Our fourth day in Antarctica proved to be the highlight of our entire cruise. It was also our busiest day on tour with three separate excursions. We later learnt that our cruise enjoyed more excursions that any other so far this season. The weather played a significant role in us realising such a packed agenda. As had happened on Boxing Day, we woke to more sunshine and blue sky on December 27.
I was particularly excited to see such perfect weather as this was to be the day that Garry and I finally stepped foot on the Antarctic mainland. Up to this point we’d only ventured onto numerous islands off the coast of the Antarctic Peninsula. While geographers consider these islands part of the Antarctic territory, I wanted to step foot on the continent itself and thus truly claimed to have visited every continent on Earth.

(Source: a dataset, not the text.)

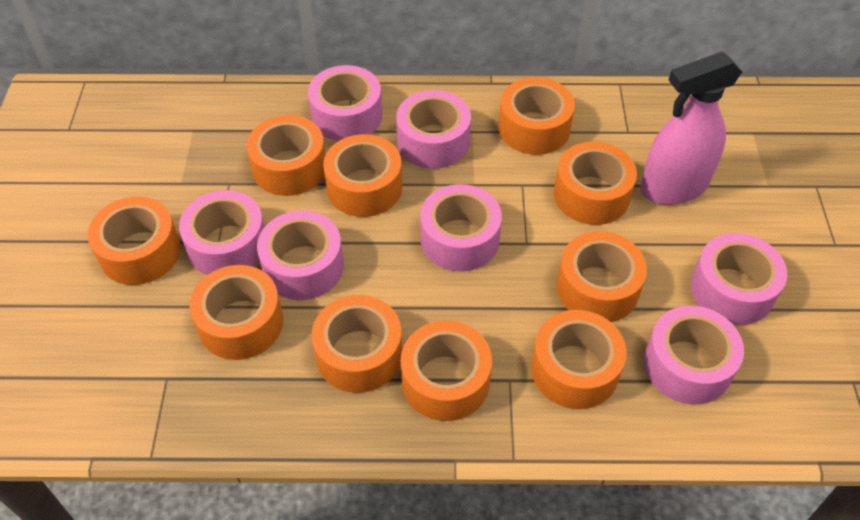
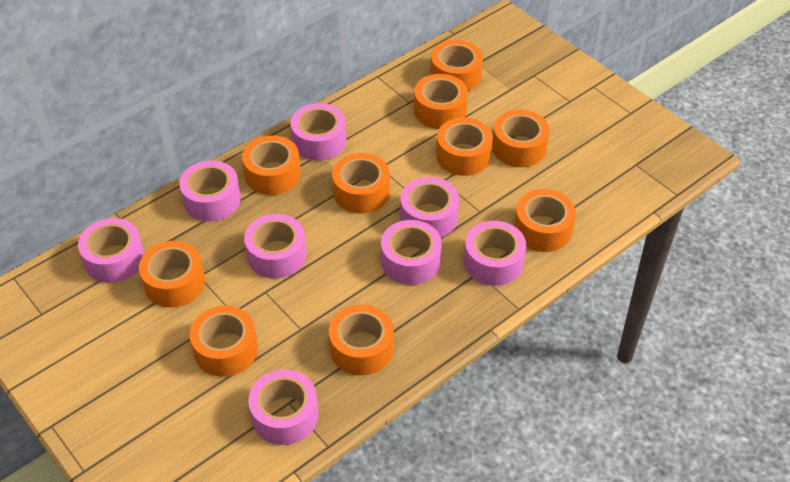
pink spray bottle: [641,52,742,205] = 1 -> none = 0
pink tape: [179,190,265,275] [257,210,344,300] [308,65,382,141] [396,90,471,169] [420,184,502,272] [644,306,744,405] [691,233,787,325] = 7 -> [78,218,145,283] [179,160,241,222] [244,214,307,278] [248,370,319,445] [290,103,346,161] [381,220,442,285] [400,177,459,237] [464,221,526,286] = 8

Our first expedition of the day though saw us take to a zodiac boat and explore the ice flow filled waters of Paradise Bay. This bay is aptly named. As with so many locations on the Antarctic peninsula the area is flanked by stunning mountain peaks (clad in snow and ice of course). The head of the bay is also fringed by several spectacular glaciers, each of which sheds fresh bergs on a daily basis.
The eastern corner of the bay is also highly sheltered resulting in a zone of perfectly still water. Imagine this scene if you can; gliding silently through iridescent blue bergs as a vista of stunning mountains are reflected as perfect mirror images in the water surrounding your boat. This was truly the stuff that Antarctic postcards are made of. Words simply cannot do justice to the experience.
Our second stop of the day was equally mind-blowing. We cruised to the opposite end of Paradise Bay, to a rocky outcrop called Waterboat Point. At low tide it’s joined to the mainland by a natural causeway. However, when we landed the tide was in and so we couldn’t really claim to have stood on the Antarctic peninsula. This sheltered, picturesque location is noted in history as the site where two young men (the oldest of whom was 23) lived an entire winter alone in 1822.
In more recent years Chile has built a research base at Waterboat Point, right the middle of an active Gentoo penguin colony. As a result, visitors reach the base’s building by literally walking around the nests of penguins incubating their precious clutch of eggs. Garry and I was left speechless by the experience. As we quietly walked along a guano smeared path we witnessed one penguin after another adjusting its eggs, while other fended off scavenging birds. We even saw a couple of penguins mating, a rare sight so late in the season.
While at the base we stopped to get an Antarctic base stamp in our passports. This was to become the first of three such stamps we secured during our cruise. The base also had a small museum and gift shop in operation. We indulged ourselves and purchased a couple of long-sleeve t-shirts as mementos of our visit.
Our third and final excursion of the day was the iconic moment we’d been waiting for! Our ship sailed on into Neko Harbour, yet another picturesque bay, located on the peninsula. It was here that Garry and I finally set foot on our seventh, and last, continent. It also marked the moment when we could actually claim to have stepped on every continent in a single year. This remarkable feat was never planned and probably won’t happen again in our lifetime.
As you look back through this blog you’ll see that we visited:
- Africa – celebrating the start of the new year in Port Elizabeth, South Africa
- Asia – visiting India on our way back to London last August (I also went to Malaysia on business in November)
- North America – where we spent the Summer cruising from Vancouver to Alaska
- Australia – completing our annual round-the-world ticket in August
- Europe – where we’ve been living for the last five years
- South America – where we joined our Antarctic cruise.
Everyone on our cruise went ashore. As the last person landed our crew surprised us all with champagne toast. A smaller group then ventured off to climb up a snowy incline to a rocky outcrop several hundred metres above the bay. I joined the climbing party while Garry elected to tramp along the shore to observe a stunning glacier calving into the bay.
The climb through knee-deep snow was exhausting to say the least. However, those of us who finally made to the top were greeted with the most extraordinary vista. It was easily the most memorable of our entire cruise, made all the more spectacular thanks to plenty of sunshine and blue skies. Once again I gave the video function on my digital camera a solid work out; click below for the result.
Imagine if you can a sweeping view across a scenic bay, surrounded by soaring snow-capped rocky peaks, through which glacier after glacier could be seen inching their way towards the sea. Then cap off this scene with a series of misty distant mountains, silhouetted by the glint of sunlight reflecting on the harbour’s surface. I couldn’t think of a more fitting way to finally make landfall on my seventh and final continent.